• [Task prompt] Once you find the line with "right elbow: (1089, 678)" in the data that follows, repeat it and every line after it exactly, through the line with "right shoulder: (115, 450)".

[Saved data entries]

- - -

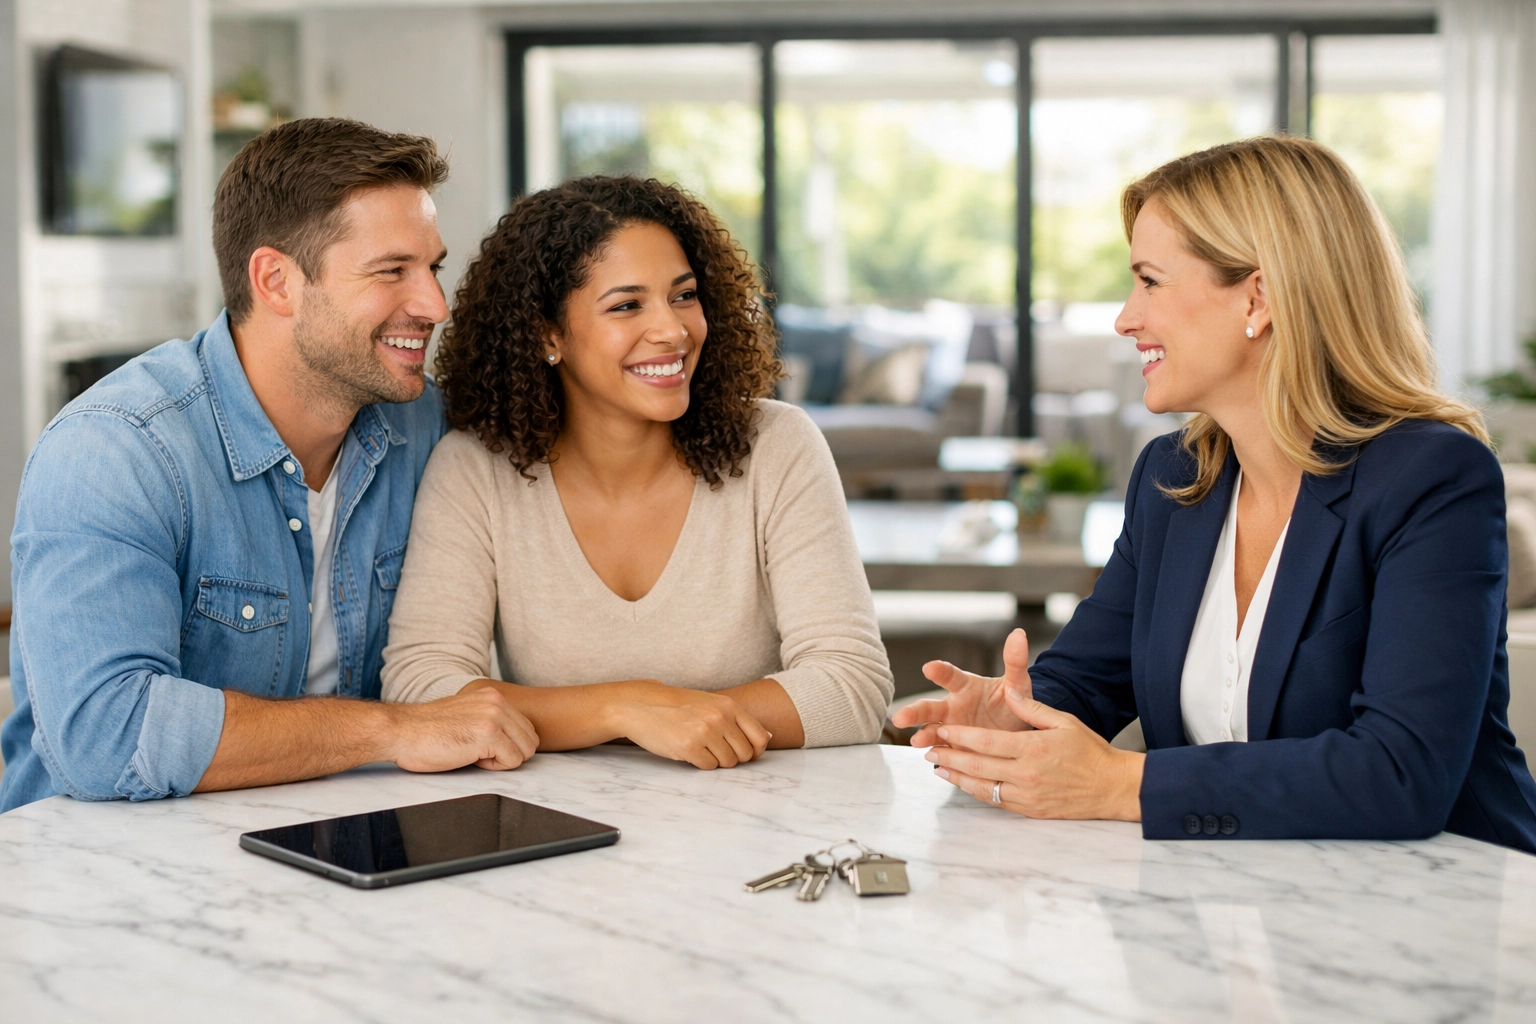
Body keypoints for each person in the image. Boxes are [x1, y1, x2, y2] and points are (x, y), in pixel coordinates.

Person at [894, 135, 1536, 852]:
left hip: (1449, 917)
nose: (1125, 317)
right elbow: (1089, 678)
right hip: (1227, 911)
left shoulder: (1432, 479)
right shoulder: (1172, 478)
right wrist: (1016, 714)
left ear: (1257, 297)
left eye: (1150, 281)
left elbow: (1399, 773)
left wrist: (1122, 785)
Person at [0, 118, 539, 813]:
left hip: (331, 839)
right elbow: (107, 736)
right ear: (276, 280)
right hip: (106, 873)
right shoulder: (115, 450)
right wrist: (395, 731)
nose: (434, 305)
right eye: (391, 271)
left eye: (431, 268)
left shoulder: (425, 426)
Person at [380, 175, 892, 768]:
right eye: (627, 305)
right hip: (565, 826)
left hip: (763, 824)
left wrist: (665, 721)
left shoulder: (777, 446)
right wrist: (626, 710)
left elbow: (850, 687)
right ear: (549, 335)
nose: (673, 330)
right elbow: (423, 689)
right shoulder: (475, 470)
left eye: (684, 295)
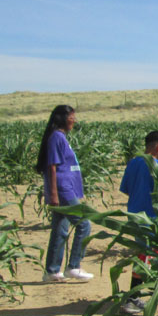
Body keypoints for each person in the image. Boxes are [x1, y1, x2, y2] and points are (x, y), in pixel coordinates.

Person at [35, 105, 93, 282]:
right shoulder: (56, 138)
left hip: (66, 189)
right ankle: (74, 267)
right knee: (84, 224)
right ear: (61, 118)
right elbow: (52, 167)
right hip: (62, 190)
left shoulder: (60, 137)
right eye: (71, 117)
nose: (74, 120)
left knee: (60, 228)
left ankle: (52, 271)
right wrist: (53, 194)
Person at [119, 130, 158, 314]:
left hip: (135, 216)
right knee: (146, 257)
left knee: (144, 255)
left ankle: (139, 295)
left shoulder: (133, 162)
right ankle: (132, 298)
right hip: (153, 219)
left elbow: (125, 188)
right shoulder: (156, 166)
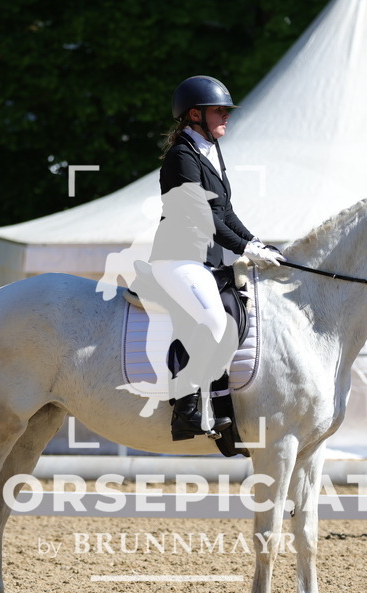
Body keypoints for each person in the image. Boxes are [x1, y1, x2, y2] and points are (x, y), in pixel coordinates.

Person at [151, 74, 284, 440]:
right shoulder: (182, 157)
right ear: (195, 114)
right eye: (219, 111)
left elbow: (225, 212)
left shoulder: (210, 152)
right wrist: (245, 250)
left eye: (226, 110)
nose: (226, 116)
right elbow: (201, 218)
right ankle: (185, 409)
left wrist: (256, 242)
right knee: (213, 320)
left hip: (204, 260)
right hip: (176, 259)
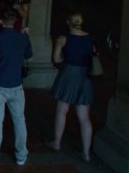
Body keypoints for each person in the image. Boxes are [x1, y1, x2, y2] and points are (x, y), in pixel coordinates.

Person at [0, 9, 33, 166]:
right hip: (16, 84)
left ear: (1, 22)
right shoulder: (22, 37)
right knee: (19, 120)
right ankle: (21, 155)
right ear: (15, 22)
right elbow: (29, 55)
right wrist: (25, 36)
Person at [46, 12, 95, 162]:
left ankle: (57, 142)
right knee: (84, 117)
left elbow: (56, 59)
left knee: (62, 111)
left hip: (68, 74)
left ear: (68, 22)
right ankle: (86, 152)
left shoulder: (63, 39)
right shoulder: (90, 39)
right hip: (84, 77)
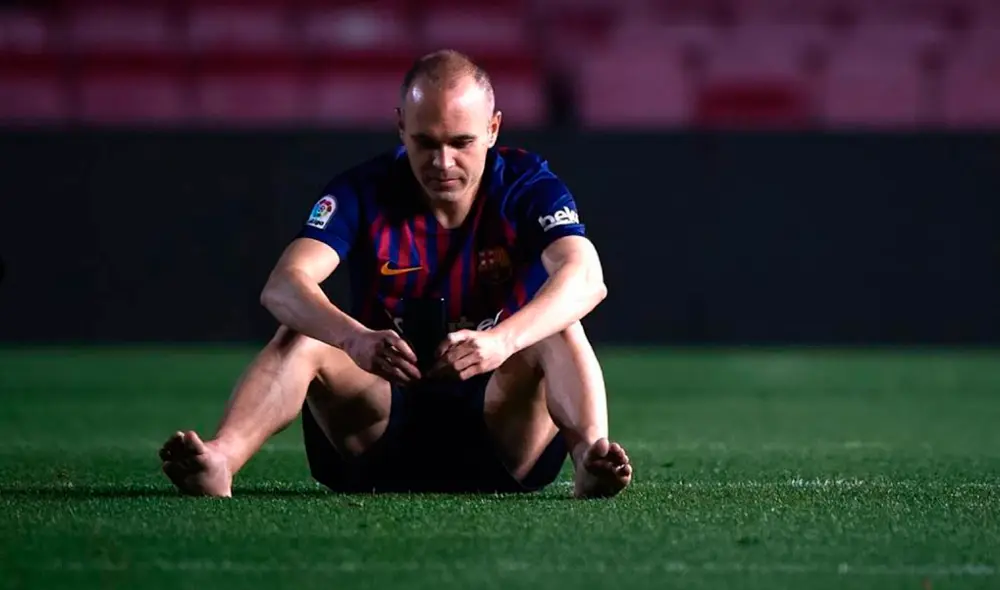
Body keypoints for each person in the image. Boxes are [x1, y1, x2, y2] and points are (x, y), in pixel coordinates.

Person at [158, 49, 632, 499]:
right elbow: (284, 285)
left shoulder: (528, 187)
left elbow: (586, 276)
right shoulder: (363, 189)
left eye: (461, 142)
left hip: (501, 432)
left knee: (560, 327)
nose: (443, 163)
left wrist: (502, 341)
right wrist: (354, 339)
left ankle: (590, 457)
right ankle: (220, 459)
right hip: (380, 425)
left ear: (492, 129)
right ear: (401, 126)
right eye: (426, 142)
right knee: (299, 335)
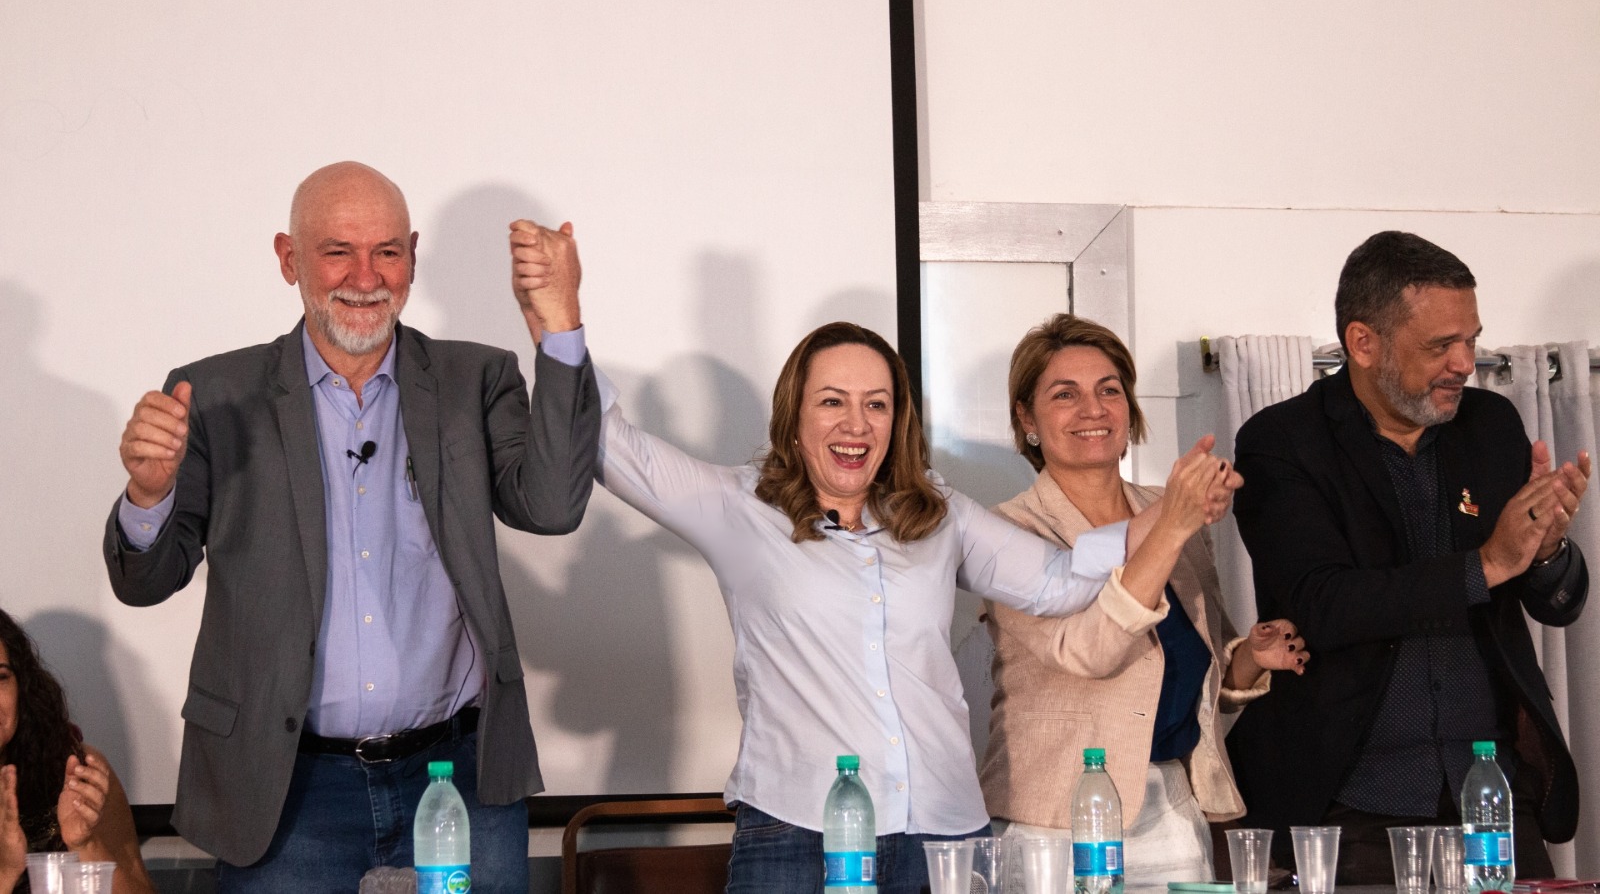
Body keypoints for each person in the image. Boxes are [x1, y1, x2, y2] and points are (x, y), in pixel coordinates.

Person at [533, 209, 1240, 889]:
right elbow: (612, 446)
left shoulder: (937, 513)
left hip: (943, 836)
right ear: (796, 414)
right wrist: (560, 315)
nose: (857, 423)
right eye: (832, 401)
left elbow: (1058, 579)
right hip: (795, 837)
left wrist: (1170, 513)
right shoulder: (740, 507)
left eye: (877, 403)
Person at [103, 162, 600, 891]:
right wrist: (148, 492)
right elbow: (145, 581)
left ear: (412, 257)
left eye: (388, 251)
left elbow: (553, 506)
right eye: (338, 250)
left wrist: (561, 325)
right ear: (288, 258)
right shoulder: (214, 394)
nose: (365, 275)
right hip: (284, 785)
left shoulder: (475, 380)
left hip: (455, 775)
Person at [1226, 231, 1590, 880]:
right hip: (1347, 811)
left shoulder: (1491, 424)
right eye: (1439, 346)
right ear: (1362, 343)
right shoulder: (1283, 443)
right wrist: (1488, 565)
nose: (1464, 363)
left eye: (1472, 340)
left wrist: (1547, 549)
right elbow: (1324, 605)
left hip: (1495, 799)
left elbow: (1557, 604)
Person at [977, 314, 1306, 883]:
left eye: (1110, 390)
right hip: (1052, 825)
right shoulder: (1004, 533)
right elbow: (1091, 652)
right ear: (1026, 419)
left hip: (1175, 807)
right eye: (1065, 394)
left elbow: (1194, 669)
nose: (1094, 409)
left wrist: (1251, 656)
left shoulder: (1171, 505)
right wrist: (1171, 525)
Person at [0, 610, 157, 894]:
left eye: (0, 677)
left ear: (21, 686)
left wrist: (85, 844)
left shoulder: (73, 770)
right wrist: (5, 873)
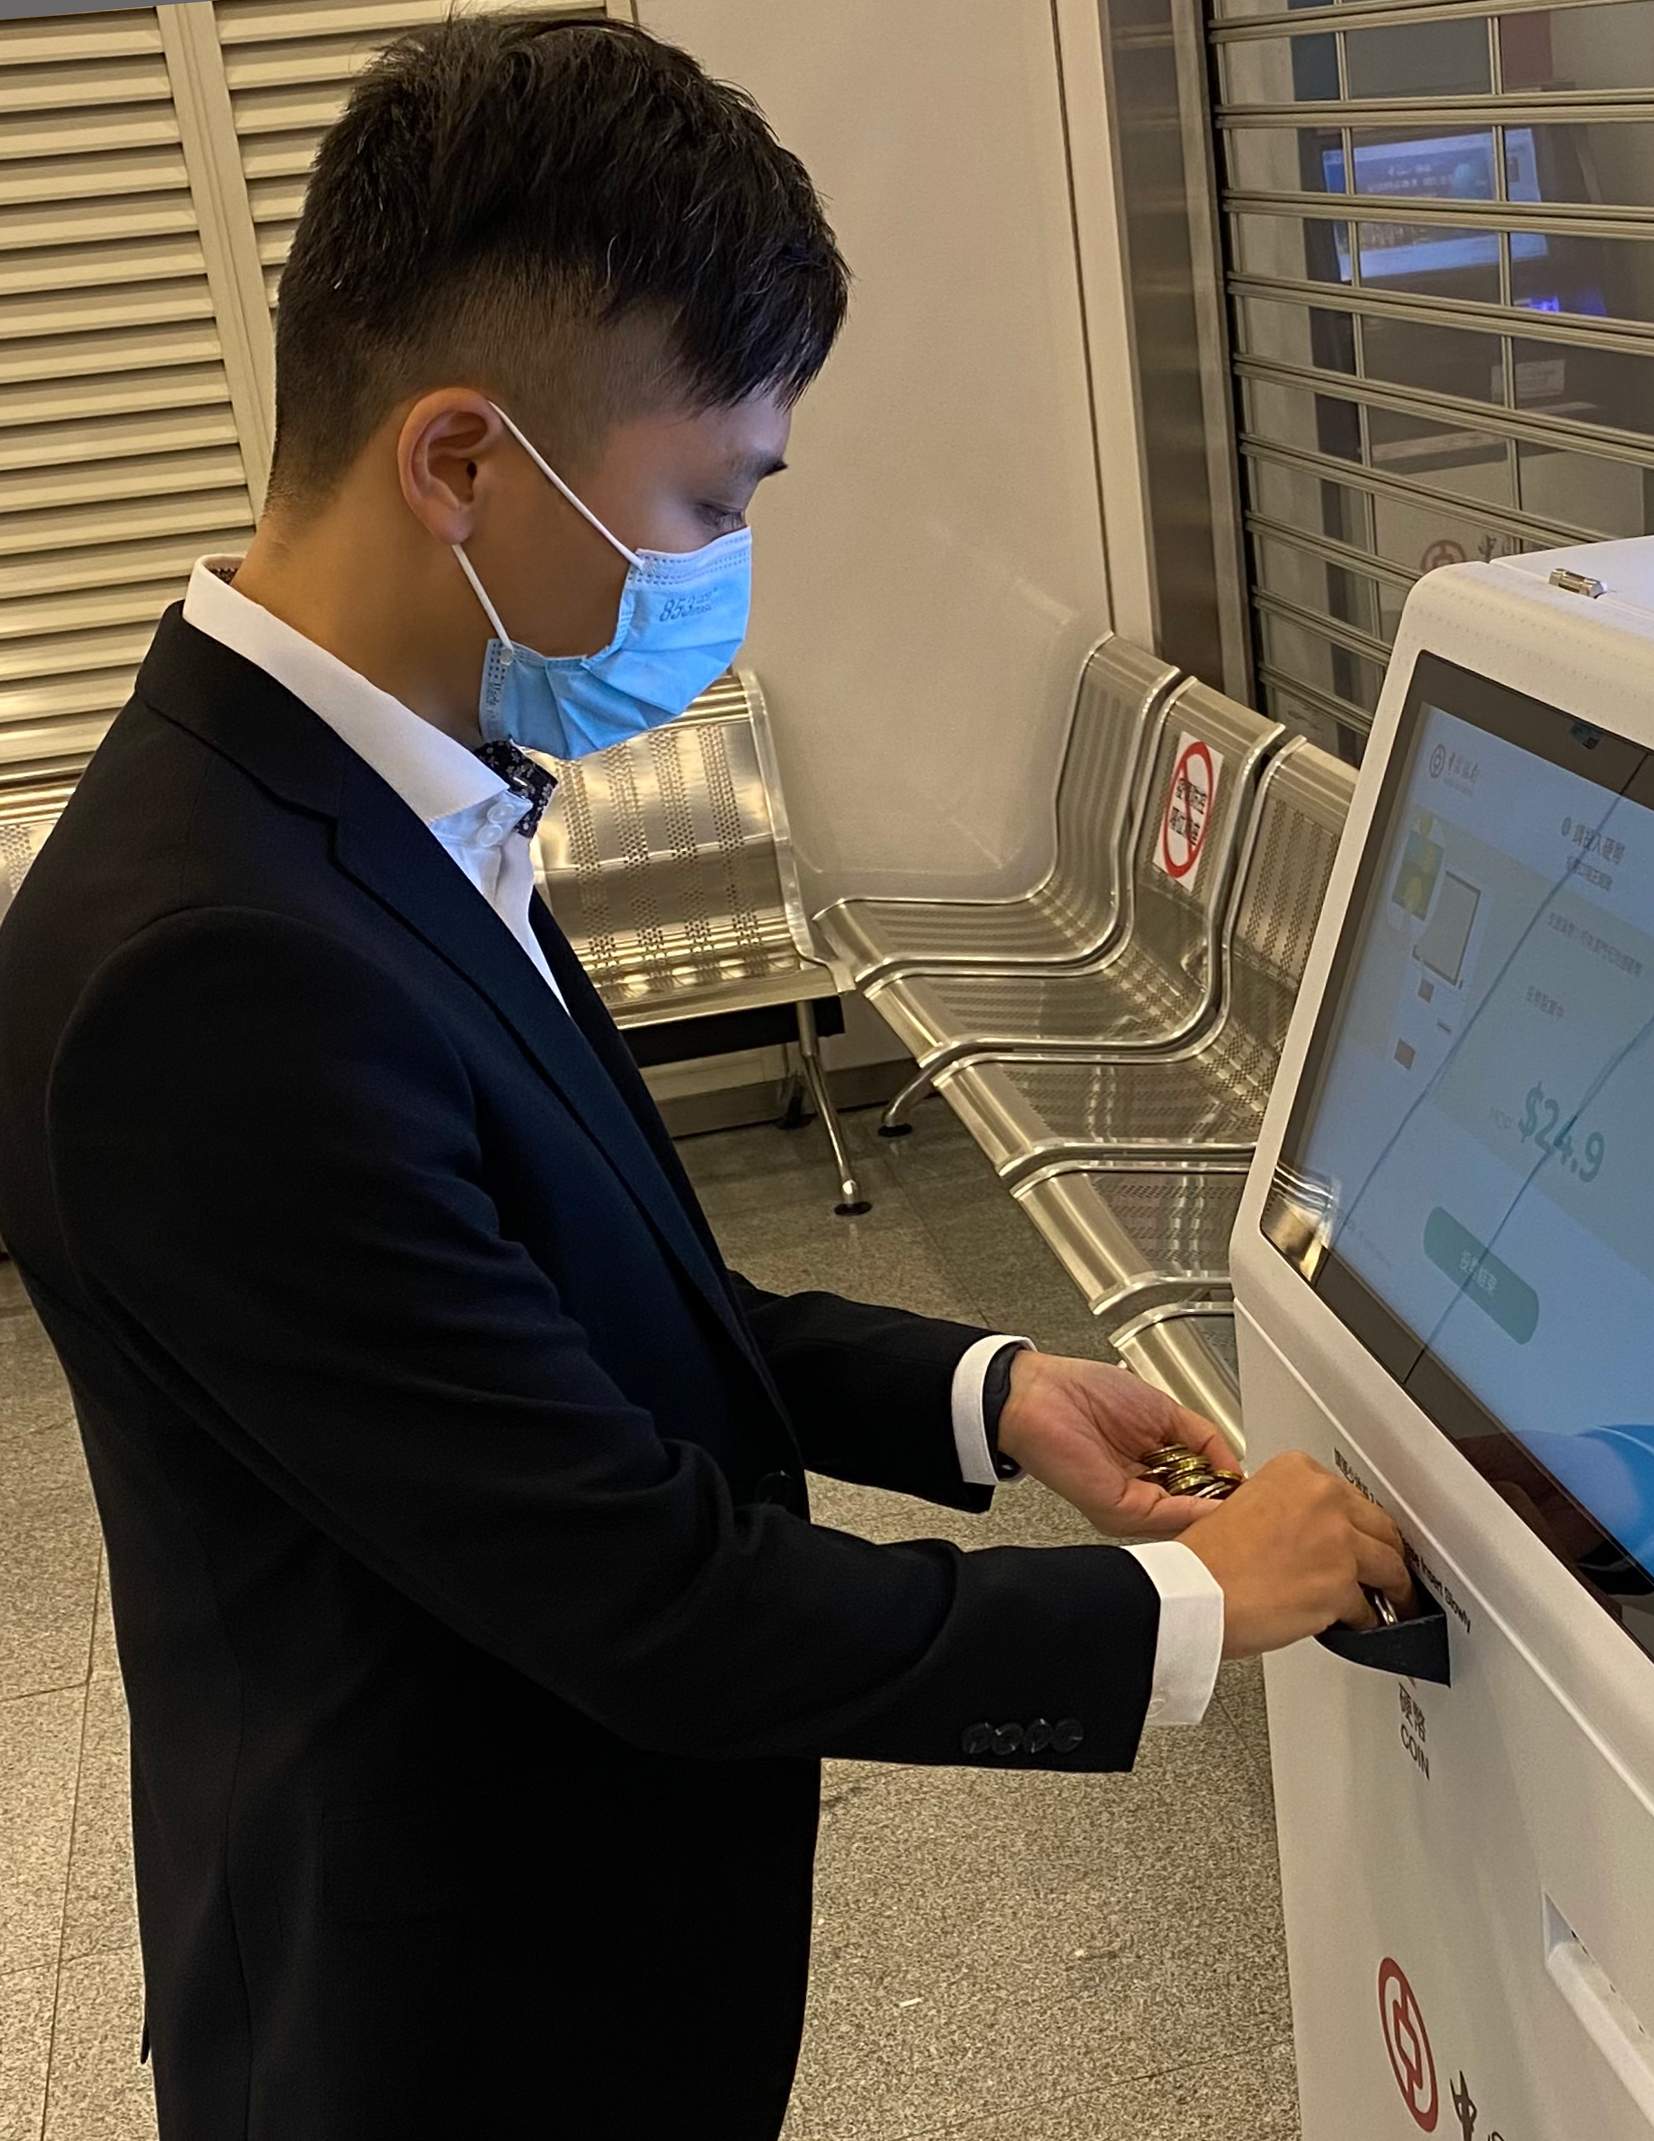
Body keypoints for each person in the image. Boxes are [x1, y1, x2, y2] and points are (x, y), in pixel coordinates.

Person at [0, 19, 1408, 2140]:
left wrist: (989, 1392)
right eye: (706, 501)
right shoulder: (206, 971)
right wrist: (1188, 1606)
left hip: (570, 1936)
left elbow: (582, 1306)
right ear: (459, 463)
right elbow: (637, 1595)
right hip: (450, 2030)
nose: (718, 572)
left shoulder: (373, 798)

- - -

• [Written answer]
right elbow: (1089, 678)
right hip: (1227, 911)
left shoulder: (1432, 479)
right shoulder: (1172, 478)
right wrist: (1016, 714)
left ear: (1257, 297)
left eye: (1150, 281)
left elbow: (1399, 773)
left wrist: (1122, 785)
Person at [0, 118, 539, 813]:
left hip: (331, 839)
right elbow: (107, 736)
right ear: (276, 280)
right hip: (106, 873)
right shoulder: (115, 450)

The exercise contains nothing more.